Source texts of formatted documents:
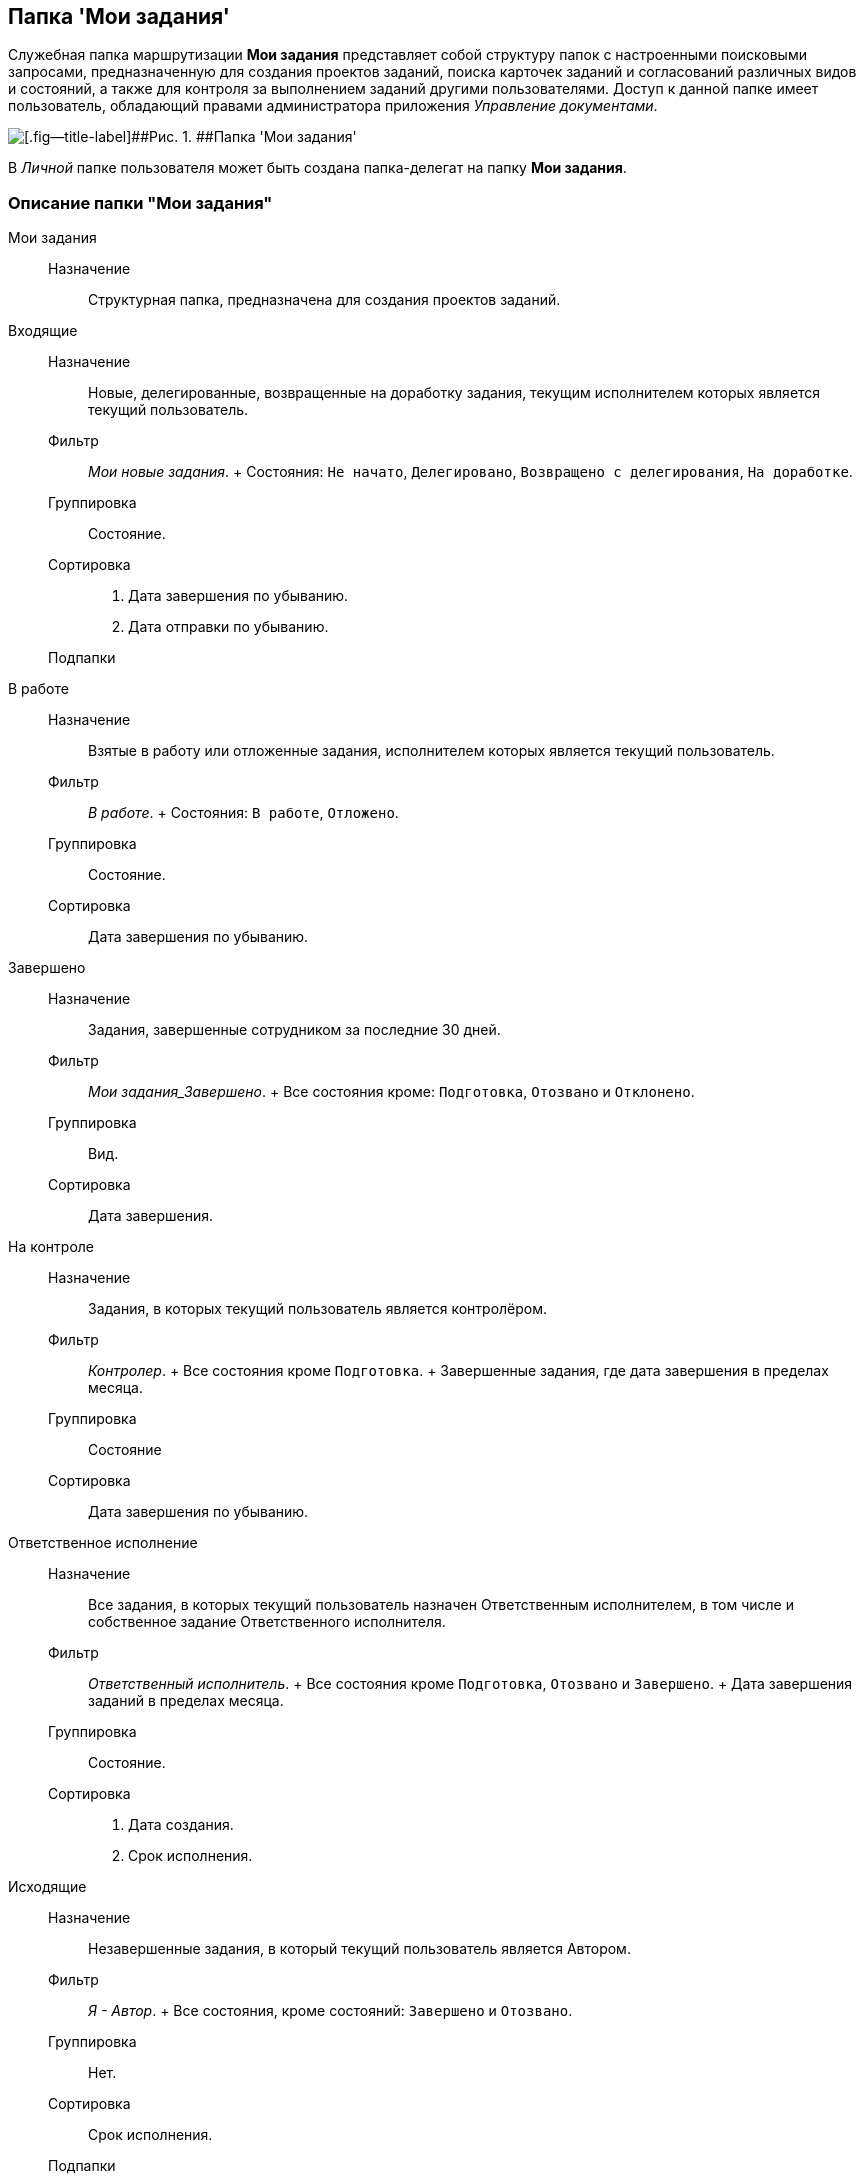 [[ariaid-title1]]
== Папка 'Мои задания'

Служебная папка маршрутизации [.keyword]*Мои задания* представляет собой структуру папок с настроенными поисковыми запросами, предназначенную [#concept_u35_pfp_jp__my_tasks .ph]#для создания проектов заданий, поиска карточек заданий и согласований различных видов и состояний, а также для контроля за выполнением заданий другими пользователями#. Доступ к данной папке имеет пользователь, обладающий правами администратора приложения [.dfn .term]_Управление документами_.

image::img/Folder_personal_my_tasks.png[[.fig--title-label]##Рис. 1. ##Папка 'Мои задания']

В [.dfn .term]_Личной_ папке пользователя может быть создана папка-делегат на папку [.keyword]*Мои задания*.

=== Описание папки "Мои задания"

Мои задания::
  Назначение;;
    Структурная папка, предназначена для создания проектов заданий.
Входящие::
  Назначение;;
    Новые, делегированные, возвращенные на доработку задания, текущим исполнителем которых является текущий пользователь.
  Фильтр;;
    [.keyword .parmname]_Мои новые задания_.
    +
    Состояния: `Не            начато`, `Делегировано`, `Возвращено с делегирования`, `На            доработке`.
  Группировка;;
    Состояние.
  Сортировка;;
    . Дата завершения по убыванию.
    . Дата отправки по убыванию.
  Подпапки;;
    В работе::
      Назначение;;
        Взятые в работу или отложенные задания, исполнителем которых является текущий пользователь.
      Фильтр;;
        [.keyword .parmname]_В работе_.
        +
        Состояния: `В работе`, `Отложено`.
      Группировка;;
        Состояние.
      Сортировка;;
        Дата завершения по убыванию.
    Завершено::
      Назначение;;
        Задания, завершенные сотрудником за последние 30 дней.
      Фильтр;;
        [.keyword .parmname]_Мои задания_Завершено_.
        +
        Все состояния кроме: `Подготовка`, `Отозвано` и `Отклонено`.
      Группировка;;
        Вид.
      Сортировка;;
        Дата завершения.
    На контроле::
      Назначение;;
        Задания, в которых текущий пользователь является контролёром.
      Фильтр;;
        [.keyword .parmname]_Контролер_.
        +
        Все состояния кроме `Подготовка`.
        +
        Завершенные задания, где дата завершения в пределах месяца.
      Группировка;;
        Состояние
      Сортировка;;
        Дата завершения по убыванию.
    Ответственное исполнение::
      Назначение;;
        Все задания, в которых текущий пользователь назначен Ответственным исполнителем, в том числе и собственное задание Ответственного исполнителя.
      Фильтр;;
        [.keyword .parmname]_Ответственный исполнитель_.
        +
        Все состояния кроме `Подготовка`, `Отозвано` и `Завершено`.
        +
        Дата завершения заданий в пределах месяца.
      Группировка;;
        Состояние.
      Сортировка;;
        . Дата создания.
        . Срок исполнения.
Исходящие::
  Назначение;;
    Незавершенные задания, в который текущий пользователь является Автором.
  Фильтр;;
    [.keyword .parmname]_Я - Автор_.
    +
    Все состояния, кроме состояний: `Завершено` и `Отозвано`.
  Группировка;;
    Нет.
  Сортировка;;
    Срок исполнения.
  Подпапки;;
    Делегировано::
      Назначение;;
        Задания, делегированные текущим пользователем.
      Фильтр;;
        [.keyword .parmname]_Делегировано_.
        +
        Состояние: `Делегировано`.
      Группировка;;
        С возвратом. Без возврата.
      Сортировка;;
        Дата завершения по убыванию.
    Завершено::
      Назначение;;
        Завершенные задания, в которых текущий пользователь является Автором.
      Фильтр;;
        [.keyword .parmname]_Я - Автор_завершено_.
        +
        Состояние: `Завершено` или `Отменено`.
        +
        Дата завершения заданий в пределах месяца.
      Группировка;;
        Завершивший исполнитель.
      Сортировка;;
        . Завершивший исполнитель.
        . Срок исполнения.
Поиск заданий::
  Назначение;;
    Параметрический поиск заданий по нескольким атрибутам.
  Фильтр;;
    [.keyword .parmname]_Общий поиск заданий_
    +
    Поиск задания по одному или нескольким из перечисленных параметров:

    * Название,
    * Содержание,
    * Автор,
    * Исполнитель,
    * Срок исполнения,
    * Вид задания,
    * Дата контроля,
    * Контролер,
    * Завершено,
    * Просрочено.
  Группировка;;
    По завершившему исполнителю.
  Сортировка;;
    Дата отправки по убыванию.

*На уровень выше:* xref:../topics/Navigator_folders_DCmodul_personal.adoc[Личная папка пользователя]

◆ Assignment:
Skipping any pictures, copy the entries exactly as they appear.

◆ Written solution:
 [[ariaid-title1]]
== Папка 'Мои задания'

Служебная папка маршрутизации [.keyword]*Мои задания* представляет собой структуру папок с настроенными поисковыми запросами, предназначенную [#concept_u35_pfp_jp__my_tasks .ph]#для создания проектов заданий, поиска карточек заданий и согласований различных видов и состояний, а также для контроля за выполнением заданий другими пользователями#. Доступ к данной папке имеет пользователь, обладающий правами администратора приложения [.dfn .term]_Управление документами_.

image::img/Folder_personal_my_tasks.png[[.fig--title-label]##Рис. 1. ##Папка 'Мои задания']

В [.dfn .term]_Личной_ папке пользователя может быть создана папка-делегат на папку [.keyword]*Мои задания*.

=== Описание папки "Мои задания"

Мои задания::
  Назначение;;
    Структурная папка, предназначена для создания проектов заданий.
Входящие::
  Назначение;;
    Новые, делегированные, возвращенные на доработку задания, текущим исполнителем которых является текущий пользователь.
  Фильтр;;
    [.keyword .parmname]_Мои новые задания_.
    +
    Состояния: `Не            начато`, `Делегировано`, `Возвращено с делегирования`, `На            доработке`.
  Группировка;;
    Состояние.
  Сортировка;;
    . Дата завершения по убыванию.
    . Дата отправки по убыванию.
  Подпапки;;
    В работе::
      Назначение;;
        Взятые в работу или отложенные задания, исполнителем которых является текущий пользователь.
      Фильтр;;
        [.keyword .parmname]_В работе_.
        +
        Состояния: `В работе`, `Отложено`.
      Группировка;;
        Состояние.
      Сортировка;;
        Дата завершения по убыванию.
    Завершено::
      Назначение;;
        Задания, завершенные сотрудником за последние 30 дней.
      Фильтр;;
        [.keyword .parmname]_Мои задания_Завершено_.
        +
        Все состояния кроме: `Подготовка`, `Отозвано` и `Отклонено`.
      Группировка;;
        Вид.
      Сортировка;;
        Дата завершения.
    На контроле::
      Назначение;;
        Задания, в которых текущий пользователь является контролёром.
      Фильтр;;
        [.keyword .parmname]_Контролер_.
        +
        Все состояния кроме `Подготовка`.
        +
        Завершенные задания, где дата завершения в пределах месяца.
      Группировка;;
        Состояние
      Сортировка;;
        Дата завершения по убыванию.
    Ответственное исполнение::
      Назначение;;
        Все задания, в которых текущий пользователь назначен Ответственным исполнителем, в том числе и собственное задание Ответственного исполнителя.
      Фильтр;;
        [.keyword .parmname]_Ответственный исполнитель_.
        +
        Все состояния кроме `Подготовка`, `Отозвано` и `Завершено`.
        +
        Дата завершения заданий в пределах месяца.
      Группировка;;
        Состояние.
      Сортировка;;
        . Дата создания.
        . Срок исполнения.
Исходящие::
  Назначение;;
    Незавершенные задания, в который текущий пользователь является Автором.
  Фильтр;;
    [.keyword .parmname]_Я - Автор_.
    +
    Все состояния, кроме состояний: `Завершено` и `Отозвано`.
  Группировка;;
    Нет.
  Сортировка;;
    Срок исполнения.
  Подпапки;;
    Делегировано::
      Назначение;;
        Задания, делегированные текущим пользователем.
      Фильтр;;
        [.keyword .parmname]_Делегировано_.
        +
        Состояние: `Делегировано`.
      Группировка;;
        С возвратом. Без возврата.
      Сортировка;;
        Дата завершения по убыванию.
    Завершено::
      Назначение;;
        Завершенные задания, в которых текущий пользователь является Автором.
      Фильтр;;
        [.keyword .parmname]_Я - Автор_завершено_.
        +
        Состояние: `Завершено` или `Отменено`.
        +
        Дата завершения заданий в пределах месяца.
      Группировка;;
        Завершивший исполнитель.
      Сортировка;;
        . Завершивший исполнитель.
        . Срок исполнения.
Поиск заданий::
  Назначение;;
    Параметрический поиск заданий по нескольким атрибутам.
  Фильтр;;
    [.keyword .parmname]_Общий поиск заданий_
    +
    Поиск задания по одному или нескольким из перечисленных параметров:

    * Название,
    * Содержание,
    * Автор,
    * Исполнитель,
    * Срок исполнения,
    * Вид задания,
    * Дата контроля,
    * Контролер,
    * Завершено,
    * Просрочено.
  Группировка;;
    По завершившему исполнителю.
  Сортировка;;
    Дата отправки по убыванию.

*На уровень выше:* xref:../topics/Navigator_folders_DCmodul_personal.adoc[Личная папка пользователя]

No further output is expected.